Рус терпеливо ждал. В отдалении слышались чьи-то голоса. Затем — топот ног по деревянным половицам коридоров. С кухни доносился звон посуды. Кто-то с треском распахивал ставни, чтобы впустить в госпиталь свет нового дня. Дня, которого безымянная девушка в морге уже никогда не увидит. Рус, не любивший слишком углубляться в вопросы религии, вдруг подумал: интересно, встретилась ли она с Траяном на пути в мир теней?..
Он смотрел на девушку, лежащую перед ним на столе. Отпустить её туда на покой — это было бы милосердно.
Укрытая измятой льняной простыней, от которой слабо попахивало лавандой, она казалась такой маленькой. И ещё — она выглядела гораздо моложе. Вс` же интересно, сколько ей на самом деле. У неё должны быть имя, свой род, своё племя, свой язык. Торговец кричал на неё по-латыни, но несколько слов, которые она невнятно пробормотала, когда маковая настойка уносила её в забвение, вроде были произнесены на британском.

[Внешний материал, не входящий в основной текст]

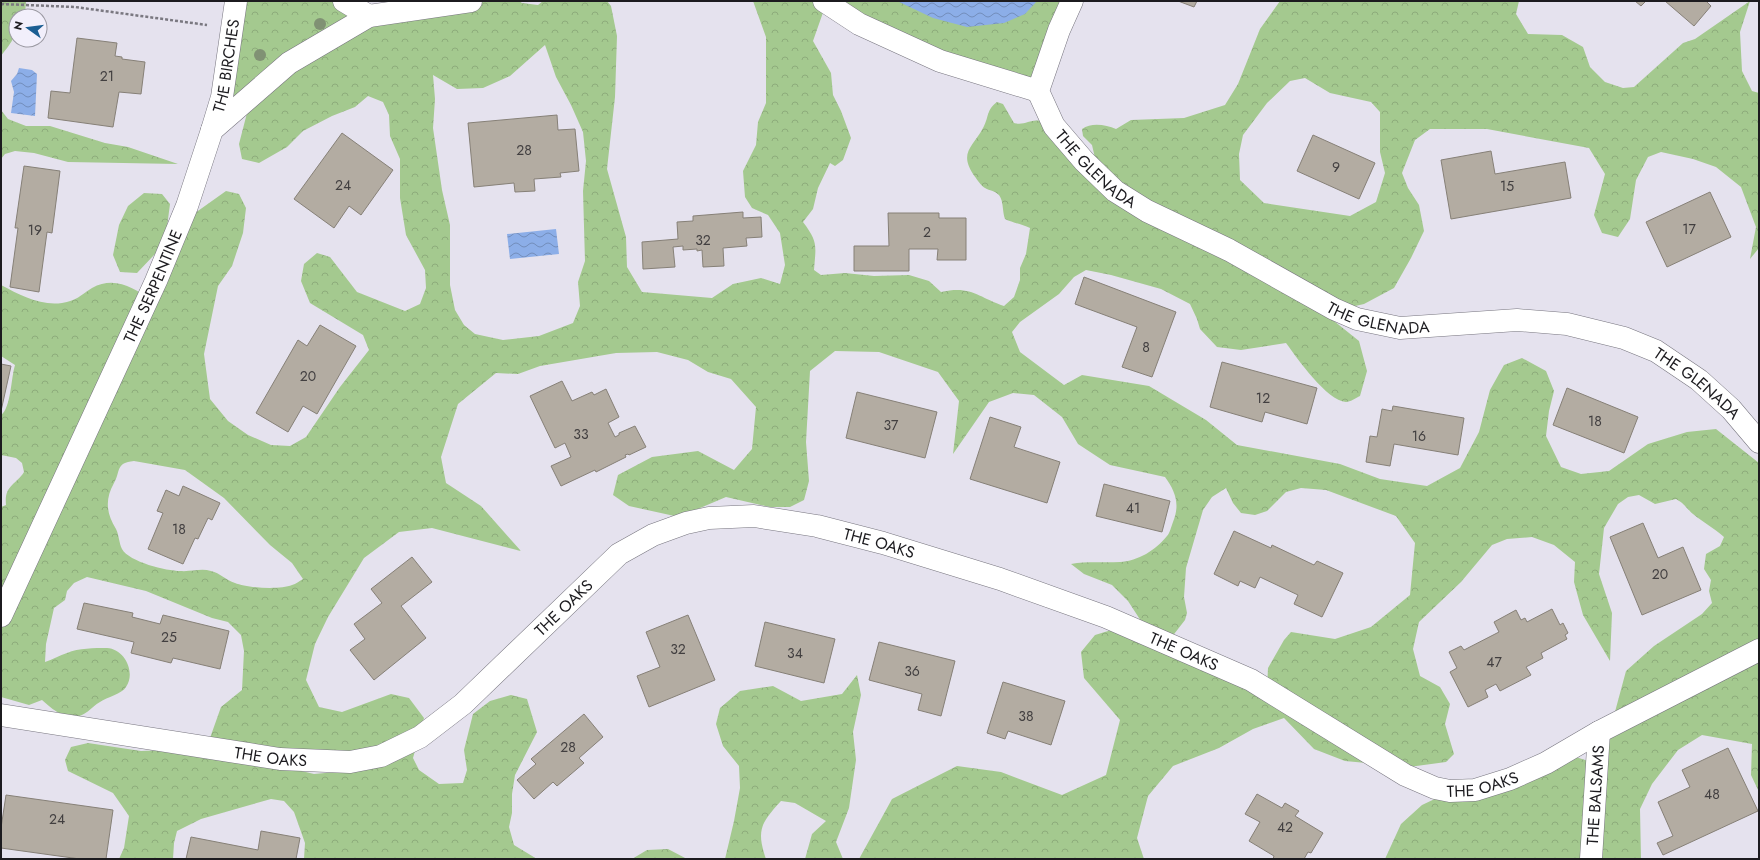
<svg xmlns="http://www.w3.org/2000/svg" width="1760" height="860" font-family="Jost,sans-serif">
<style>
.forest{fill:url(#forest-crowns);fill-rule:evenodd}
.water{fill:url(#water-waves)}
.building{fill:#b3aca2;stroke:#868077}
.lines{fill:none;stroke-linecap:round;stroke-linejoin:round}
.minor-casing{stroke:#77757f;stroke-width:23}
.path{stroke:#7a7880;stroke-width:2.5;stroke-dasharray:3 2;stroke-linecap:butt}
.minor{stroke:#fff;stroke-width:22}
.tree{fill:#809174}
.labels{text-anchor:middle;stroke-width:3;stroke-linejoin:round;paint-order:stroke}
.number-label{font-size:14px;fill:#423f40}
.street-label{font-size:16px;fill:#1c1b1f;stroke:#f2effb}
</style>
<defs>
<pattern id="forest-crowns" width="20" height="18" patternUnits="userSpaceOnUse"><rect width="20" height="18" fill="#a4c98f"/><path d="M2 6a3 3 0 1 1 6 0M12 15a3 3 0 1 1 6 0" fill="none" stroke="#8dac7b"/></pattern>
<pattern id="water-waves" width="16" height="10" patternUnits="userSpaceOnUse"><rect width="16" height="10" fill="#8caee8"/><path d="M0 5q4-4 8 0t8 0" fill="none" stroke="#728dbb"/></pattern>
</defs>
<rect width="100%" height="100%" fill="#e5e2ee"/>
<g class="forest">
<path d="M 1,1 L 26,1 L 25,15 L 16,16 C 16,38 14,39 1,56 Z"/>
<path d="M 236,1 L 344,1 L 369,16 L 471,1 L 519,1 L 522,3 L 538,5 L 543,1 L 607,1 L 611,6 L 617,36 L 615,97 L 607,169 L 626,237 L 627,267 L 642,292 L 712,298 L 733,284 L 761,278 L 780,284 L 785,265 L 780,233 L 768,215 L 752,208 L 745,197 L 743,171 L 756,145 L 758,122 L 766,103 L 766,37 L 753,1 L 1072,1 L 1038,91 L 826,4 L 813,41 L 831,73 L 833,95 L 841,111 L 851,138 L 843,160 L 835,166 L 830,163 L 818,188 L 813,209 L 803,222 C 818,242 816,245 814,270 L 821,275 L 845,273 L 874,276 L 909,275 L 929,281 L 941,292 C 971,285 978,297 1004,306 L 1014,297 L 1020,280 L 1020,268 L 1026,254 L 1030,228 C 1022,224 1013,223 1005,219 C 1002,211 1004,202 999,195 C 994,190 990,191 985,188 C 981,186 976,178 973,174 C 959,152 973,147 983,128 C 989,118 986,110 997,102 L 1003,104 L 1014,123 C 1026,126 1032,117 1044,122 L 1095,158 L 1092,145 L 1083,136 L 1082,129 C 1092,122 1106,125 1116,129 L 1131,120 L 1184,118 L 1225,105 L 1238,84 L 1260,29 L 1280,1 L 1519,1 L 1516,14 L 1528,34 L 1562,35 L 1583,47 L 1590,67 L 1605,82 L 1623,88 L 1634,87 L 1683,43 L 1695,39 L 1750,1 L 1740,32 L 1742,71 L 1752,91 L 1759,93 L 1759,248 L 1750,259 L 1756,227 L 1741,187 L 1716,167 L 1693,159 L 1661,152 L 1648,157 L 1636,180 L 1630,219 L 1618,237 L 1602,233 L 1594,215 L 1605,174 L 1589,148 L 1487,129 L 1430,129 L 1415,140 L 1402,173 L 1408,188 L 1419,205 L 1424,231 L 1411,258 L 1394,288 L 1364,304 L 1324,313 L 1359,341 L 1367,371 L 1360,396 C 1356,398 1350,402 1346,402 C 1327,401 1297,358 1286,343 L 1241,350 L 1217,347 L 1200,329 L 1197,319 L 1190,304 L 1161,289 L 1111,275 L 1086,270 L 1074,277 L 1059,294 L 1020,322 L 1012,332 L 1020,352 L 1064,385 L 1082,375 L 1149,386 L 1206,420 L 1237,445 L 1340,464 L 1380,479 L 1427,486 L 1460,468 L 1479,432 L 1490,390 L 1504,365 L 1522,358 L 1546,371 L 1554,391 L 1549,411 L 1546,436 L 1561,467 L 1581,474 L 1609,471 L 1648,444 L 1687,432 L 1716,429 L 1759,463 L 1759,792 L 1751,775 L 1752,744 L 1702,735 L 1678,750 L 1652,784 L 1640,809 L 1641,859 L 1385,859 L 1401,824 L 1422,805 L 1441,796 L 1573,756 L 1588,761 L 1609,734 L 1626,671 L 1654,646 L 1702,614 L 1712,603 L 1709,591 L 1711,580 L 1704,569 L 1706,554 L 1720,546 L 1724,537 C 1714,528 1703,522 1693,514 C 1686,508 1685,504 1676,499 L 1655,504 L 1639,495 L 1628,497 L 1618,504 L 1604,528 L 1599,574 L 1612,613 L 1610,661 L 1583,615 L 1574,582 L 1575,562 L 1554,545 L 1532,537 L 1507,539 L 1492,545 L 1461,582 L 1419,622 L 1413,649 L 1420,676 L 1440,687 L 1450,704 L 1445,724 L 1454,754 L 1446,762 L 1409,767 L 1345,761 L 1314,749 L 1284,718 L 1253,729 L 1219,748 L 1173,766 L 1148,796 L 1137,838 L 1144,859 L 859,859 L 892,799 L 957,766 L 1001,772 L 1062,795 L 1106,775 L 1120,720 L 1084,678 L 1081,652 L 1095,635 L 1141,621 L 1128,601 L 1112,585 L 1084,574 L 1071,564 C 1087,561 1103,563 1120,562 C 1138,561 1156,550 1167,536 C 1170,533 1171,527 1173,522 C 1180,505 1176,492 1165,477 L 1110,465 L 1078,444 L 1062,417 L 1034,395 L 1013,393 L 989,402 L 953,454 L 959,401 L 938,372 L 879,352 L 835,351 L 810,371 L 806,442 L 809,481 L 804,500 L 790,507 L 770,507 L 726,497 L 679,517 L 629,506 L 613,495 L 618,475 L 652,457 L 698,451 L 734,470 L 752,449 L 756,407 L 731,379 L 708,372 L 688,360 L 657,352 L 616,353 L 540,366 L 518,374 L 496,373 L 458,404 L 441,457 L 446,483 L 481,506 L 521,551 L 432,528 L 399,532 L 364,558 L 328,617 L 315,644 L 306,680 L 319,707 L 342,712 L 391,694 L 409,698 L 424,718 L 413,758 L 419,770 L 439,784 L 463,783 L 467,770 L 464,750 L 473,714 L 490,701 L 511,695 L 527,699 L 537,732 L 515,775 L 512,794 L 512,813 L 509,827 L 514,845 L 537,859 L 304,859 L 305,843 L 294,812 L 284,801 L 271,799 L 201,819 L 177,831 L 174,843 L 173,859 L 119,859 L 124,848 L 129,816 L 113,793 L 68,771 L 65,760 L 71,747 L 88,743 L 141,751 L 215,748 L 210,738 L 221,707 L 242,690 L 244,651 L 241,635 L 228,622 L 212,618 L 146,591 L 87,577 L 74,583 L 67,591 L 65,600 L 54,608 L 46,644 L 45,662 C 52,660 60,655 67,653 C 79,648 94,648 107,648 C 125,649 136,673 126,687 C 122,694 107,697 100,702 C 91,707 85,717 74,717 C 61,717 51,708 42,700 L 29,705 L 1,697 L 1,507 L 6,505 C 4,485 16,485 24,472 L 22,463 L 16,458 L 1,455 L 1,415 C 11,408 11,378 15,365 L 1,356 L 1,285 C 20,295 40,306 62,303 C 76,301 81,295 92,288 C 114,276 134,287 151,301 L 166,267 L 155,254 L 137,273 L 120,272 L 113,255 L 119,225 L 128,206 L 144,193 L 162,194 L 170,204 L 167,227 L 188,218 L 226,191 L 239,194 L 246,208 L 243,233 L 232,266 L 218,286 L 204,354 L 210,399 L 228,421 L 248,435 L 271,445 L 290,446 L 306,437 L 340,387 L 369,350 L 363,335 L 310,303 L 301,281 L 304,264 L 317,253 L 330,257 L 357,292 L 405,311 L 420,304 L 426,288 L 425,270 L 406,235 L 400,198 L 400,159 L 390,136 L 389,115 L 383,102 L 368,96 L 355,107 L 332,116 L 303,131 L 287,147 L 259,163 L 242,159 L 239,144 L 247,113 L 212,130 ZM 545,45 L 556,77 L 571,105 L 583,132 L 586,161 L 583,191 L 585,261 L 578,282 L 580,306 L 573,323 L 539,336 L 503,340 L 475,334 L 464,325 L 455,310 L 450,285 L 450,225 L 442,190 L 433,128 L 435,99 L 433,75 L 457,89 L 483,88 L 510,76 ZM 1305,78 L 1330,93 L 1371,102 L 1380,112 L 1380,152 L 1385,173 L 1376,202 L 1350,216 L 1264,203 L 1240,180 L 1239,154 L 1243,135 L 1267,103 L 1290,81 ZM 134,461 L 185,470 L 224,498 L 270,545 L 292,563 L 303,579 C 299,581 296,584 292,585 C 280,590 247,588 235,583 C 226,580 220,573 211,571 C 201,568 191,572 180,571 C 167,571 129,562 122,549 C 119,543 119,535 116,529 C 106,513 105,499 114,483 C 121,471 115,463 134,461 ZM 1226,488 L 1233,503 L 1241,513 L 1255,515 L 1267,511 L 1286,492 L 1301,488 L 1326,490 L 1396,516 L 1415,543 L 1410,595 L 1371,627 L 1335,639 L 1291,632 L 1284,640 L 1268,668 L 1267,689 L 1171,638 L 1185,620 L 1187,613 L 1184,597 L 1186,568 L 1203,510 L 1212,497 ZM 285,767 L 336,772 L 314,774 Z"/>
<path d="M 1,110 L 8,119 L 26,126 L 50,126 L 105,143 L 128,147 L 178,164 L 68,162 L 34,153 L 15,151 L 5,154 L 1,159 Z"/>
<path d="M 857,675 L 861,695 L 853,732 L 856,760 L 849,808 L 836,842 L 843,859 L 805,859 L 812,834 L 826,821 L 795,803 L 781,801 C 761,823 756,830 766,859 L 725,859 L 734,821 L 740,788 L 739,766 L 723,746 L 716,724 L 720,708 L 740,691 L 773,686 L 801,701 L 842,694 Z"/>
<path d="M 668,849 L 687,859 L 632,859 L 647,850 Z"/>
</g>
<g class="water">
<path d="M 897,1 L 1037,1 L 1025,14 L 1004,23 L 967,27 L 933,18 Z"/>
<path d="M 19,68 L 32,70 L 37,74 L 35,116 L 11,113 L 14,92 L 11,81 L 17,74 Z"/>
<path d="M 556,229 L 559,254 L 510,259 L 507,234 Z"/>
</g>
<g class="building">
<path d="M 1178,1 L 1197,1 L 1194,7 Z"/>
<path d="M 1635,1 L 1646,1 L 1641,6 Z"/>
<path d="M 1665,1 L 1706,1 L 1711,6 L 1694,26 Z"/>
<path d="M 77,38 L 117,43 L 115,56 L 122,57 L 122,59 L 145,62 L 141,94 L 119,92 L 113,127 L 48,118 L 51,91 L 70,93 Z"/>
<path d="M 557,115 L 558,130 L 575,129 L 579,171 L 560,173 L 561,177 L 534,179 L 535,191 L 515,192 L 514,183 L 474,187 L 468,123 Z"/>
<path d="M 342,133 L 393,170 L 361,215 L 349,206 L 334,228 L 294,199 Z"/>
<path d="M 1313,135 L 1375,163 L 1359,199 L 1297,171 Z"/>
<path d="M 1491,151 L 1495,174 L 1565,162 L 1571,198 L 1451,219 L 1441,160 Z"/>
<path d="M 24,166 L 60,171 L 52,233 L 47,232 L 39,292 L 10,287 L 18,228 L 15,228 Z"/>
<path d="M 1710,192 L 1731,237 L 1667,267 L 1646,222 Z"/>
<path d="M 743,212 L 743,218 L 761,217 L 762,237 L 746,238 L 747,246 L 723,248 L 724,266 L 703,267 L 702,250 L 697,251 L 697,249 L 683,250 L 683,246 L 673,247 L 675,267 L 643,269 L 642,242 L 678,239 L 677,222 L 693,221 L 693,216 Z"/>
<path d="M 888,213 L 939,213 L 939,218 L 966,218 L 966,260 L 937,260 L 938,249 L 909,249 L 909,271 L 854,271 L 854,246 L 889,246 Z"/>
<path d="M 1084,277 L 1176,312 L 1152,377 L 1122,367 L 1137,327 L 1075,304 Z"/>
<path d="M 320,325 L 356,346 L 317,414 L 303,406 L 288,432 L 256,413 L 298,340 L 307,346 Z"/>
<path d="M 1222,362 L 1317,388 L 1307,424 L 1265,412 L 1262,422 L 1210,407 Z"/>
<path d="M 1,364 L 11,366 L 1,411 Z"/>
<path d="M 562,381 L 572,401 L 592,392 L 594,395 L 606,389 L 619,417 L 608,423 L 615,437 L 619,435 L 619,433 L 635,426 L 646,447 L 629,455 L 628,454 L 625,455 L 626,457 L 596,472 L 595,470 L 561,486 L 551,466 L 571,457 L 565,443 L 555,448 L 530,396 Z"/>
<path d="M 1567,388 L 1638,417 L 1624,453 L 1553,425 Z"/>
<path d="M 857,392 L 937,412 L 925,458 L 846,438 Z"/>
<path d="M 1393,406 L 1464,418 L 1458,455 L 1394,444 L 1390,466 L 1366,462 L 1370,436 L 1377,437 L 1382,409 L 1392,411 Z"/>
<path d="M 990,417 L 1021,427 L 1014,447 L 1060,462 L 1047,503 L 970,479 Z"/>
<path d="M 1104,484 L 1170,501 L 1162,532 L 1096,516 Z"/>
<path d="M 183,486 L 220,503 L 212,520 L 208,518 L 198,539 L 195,538 L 183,564 L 148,549 L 163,513 L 157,511 L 166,490 L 179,496 Z"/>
<path d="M 1643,523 L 1658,558 L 1683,547 L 1701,590 L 1642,615 L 1610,537 Z"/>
<path d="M 1234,531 L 1271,548 L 1272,545 L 1314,565 L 1317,561 L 1343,573 L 1322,617 L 1294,604 L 1298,595 L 1260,577 L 1255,588 L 1240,581 L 1238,586 L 1214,574 Z"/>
<path d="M 412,557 L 432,582 L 401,606 L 426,638 L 374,680 L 350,650 L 365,639 L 354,624 L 382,603 L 371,589 Z"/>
<path d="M 84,603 L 133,613 L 132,617 L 160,624 L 163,615 L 229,631 L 220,669 L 173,658 L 171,663 L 131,653 L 134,642 L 77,629 Z"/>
<path d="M 1552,609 L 1560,625 L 1563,623 L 1568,633 L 1565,635 L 1567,639 L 1541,653 L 1543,658 L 1526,667 L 1531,675 L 1500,691 L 1496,684 L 1485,690 L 1488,697 L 1468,707 L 1450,672 L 1457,668 L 1449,652 L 1461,646 L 1464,650 L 1499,632 L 1494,622 L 1516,610 L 1521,620 L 1525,618 L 1527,622 Z"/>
<path d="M 688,615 L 715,680 L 649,707 L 637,676 L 660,667 L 646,632 Z"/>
<path d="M 765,622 L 835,639 L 824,683 L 755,666 Z"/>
<path d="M 879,642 L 955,661 L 941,716 L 918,710 L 922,694 L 869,680 Z"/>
<path d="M 1003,682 L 1065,701 L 1051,745 L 1008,731 L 1005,739 L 987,733 Z"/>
<path d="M 584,714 L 603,737 L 579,758 L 584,763 L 557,786 L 553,782 L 534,799 L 517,780 L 536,764 L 531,759 Z"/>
<path d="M 1728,748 L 1758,811 L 1663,855 L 1657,843 L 1673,836 L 1658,802 L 1690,787 L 1682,770 Z"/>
<path d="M 1257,794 L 1282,808 L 1285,803 L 1299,811 L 1295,816 L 1323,833 L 1311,853 L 1308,852 L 1304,859 L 1273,859 L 1274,856 L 1249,841 L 1260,822 L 1245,814 Z"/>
<path d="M 6,795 L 113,810 L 106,859 L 80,859 L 1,848 L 1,828 Z"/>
<path d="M 261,831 L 300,838 L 296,859 L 186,859 L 191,837 L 258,850 Z"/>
</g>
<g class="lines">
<defs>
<g id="minor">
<path d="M 344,1 L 369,16"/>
<path d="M 824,1 L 859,24 L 940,61 L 1038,91"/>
<path id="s1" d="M 1072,1 L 1059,30 L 1038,91 L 1054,126 L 1084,161 L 1115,191 L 1147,211 L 1229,250 L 1334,309 L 1357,319 L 1400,328 L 1517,320 L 1567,324 L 1624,338 L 1656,351 L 1699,380 L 1731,409 L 1759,442"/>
<path id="s2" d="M 212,130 L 222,97 L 236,1"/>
<path id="s3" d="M 1,616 L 156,281 L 187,206 L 212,130 L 289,63 L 369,16 L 471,1"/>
<path id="s4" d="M 1,715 L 280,759 L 350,762 L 381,756 L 420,737 L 463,704 L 619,554 L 653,535 L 686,523 L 709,518 L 754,516 L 817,526 L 883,543 L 1000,579 L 1106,617 L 1251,680 L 1405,775 L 1435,788 L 1450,791 L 1475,790 L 1510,779 L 1546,763 L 1599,732 L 1759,650"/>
<path id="s5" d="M 1591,859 L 1599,732"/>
</g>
</defs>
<use href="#minor" class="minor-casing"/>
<path class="path" d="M 1,4 L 75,7 L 207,25"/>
<use href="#minor" class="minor"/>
</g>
<g class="tree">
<circle cx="320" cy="24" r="6"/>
<circle cx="260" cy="55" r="6"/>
</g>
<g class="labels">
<g class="number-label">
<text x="107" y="81">21</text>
<text x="524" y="155">28</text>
<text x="1336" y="172">9</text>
<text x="343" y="190">24</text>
<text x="1507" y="191">15</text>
<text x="1689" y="234">17</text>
<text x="35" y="235">19</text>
<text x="927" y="237">2</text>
<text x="703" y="245">32</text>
<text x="1146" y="352">8</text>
<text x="308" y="381">20</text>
<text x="1263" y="403">12</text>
<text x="1595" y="426">18</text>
<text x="891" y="430">37</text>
<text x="581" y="439">33</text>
<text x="1419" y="441">16</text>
<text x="1133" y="513">41</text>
<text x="179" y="534">18</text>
<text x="1660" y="579">20</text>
<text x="169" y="642">25</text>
<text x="678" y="654">32</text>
<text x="795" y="658">34</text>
<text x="1494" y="667">47</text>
<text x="912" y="676">36</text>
<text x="1026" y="721">38</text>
<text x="568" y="752">28</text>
<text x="1712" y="799">48</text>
<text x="57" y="824">24</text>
<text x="1285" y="832">42</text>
</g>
<g class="street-label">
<text dy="6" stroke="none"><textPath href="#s2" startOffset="66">THE BIRCHES</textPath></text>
<text dy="6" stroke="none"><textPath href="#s1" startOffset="195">THE GLENADA</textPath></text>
<text dy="6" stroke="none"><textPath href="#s3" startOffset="363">THE SERPENTINE</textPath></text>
<text dy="6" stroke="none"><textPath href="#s1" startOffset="519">THE GLENADA</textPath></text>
<text dy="6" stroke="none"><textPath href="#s1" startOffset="855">THE GLENADA</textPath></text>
<text dy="6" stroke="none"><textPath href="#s4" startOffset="969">THE OAKS</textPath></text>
<text dy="6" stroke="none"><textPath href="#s4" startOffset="621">THE OAKS</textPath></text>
<text dy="6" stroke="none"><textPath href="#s4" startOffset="1293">THE OAKS</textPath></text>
<text dy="6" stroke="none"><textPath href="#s4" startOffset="273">THE OAKS</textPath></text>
<text dy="6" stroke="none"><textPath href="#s4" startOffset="1628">THE OAKS</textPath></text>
<text dy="6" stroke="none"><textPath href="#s5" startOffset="64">THE BALSAMS</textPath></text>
</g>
</g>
<rect width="1760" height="860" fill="none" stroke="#1c1b1f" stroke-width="4"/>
<g transform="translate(28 28) rotate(284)"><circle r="19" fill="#f2effb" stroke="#9c9aa3"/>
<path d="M0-3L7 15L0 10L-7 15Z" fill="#1b5e93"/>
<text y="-6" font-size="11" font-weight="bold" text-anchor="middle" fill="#1c1b1f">N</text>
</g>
</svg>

Тогда он в первый и последний раз слышал, как она заговорила. Заглянул на рассвете в палату под номером двенадцать и сказал: «Доброе утро! Ну как, хорошо спала?» (Она жива! Надо пойти и сказать Валенсу...) И тут она взглянула на него этими своими глазами цвета... Цвета... Впрочем, не важно, какого они были цвета. И ему показалось, что вопроса рабыня не поняла.
И теперь глаза её тоже были открыты. Зрачки сузились до крохотных чёрных точек — от лекарств, которые он ей давал. Она лежала и смотрела, как плавают пылинки в столбе солнечного света, что проникал в высокое окно. И похоже, ей вовсе не было интересно, где она находится.
И назначения блестящих инструментов, что были разложены на салфетке, на столике рядом с пустым ведром, она тоже не знала. Нисколько не удивляли её скатанные в рулоны бинты, что лежали на полках, не интересовалась она и тем, зачем здесь собрано столько пустых сосудов и для чего они предназначаются.
Рус был доволен собой. Введение правильной дозы маковой настойки — дело нешуточное, тут и ошибиться недолго. Прошлой ночью он торопливо просмотрел несколько трудов на эту тему и сделал вывод, что в этом плане женщины устроены так же, как и мужчины, только они мельче. А стало быть, и доза должна быть меньше. Однако по опыту Рус знал: женщины гораздо непредсказуемее мужчин — тем и опасны. Так что одной из привлекательных сторон армейской жизни являлся для него тот факт, что жить с женщиной ему тут не грозило.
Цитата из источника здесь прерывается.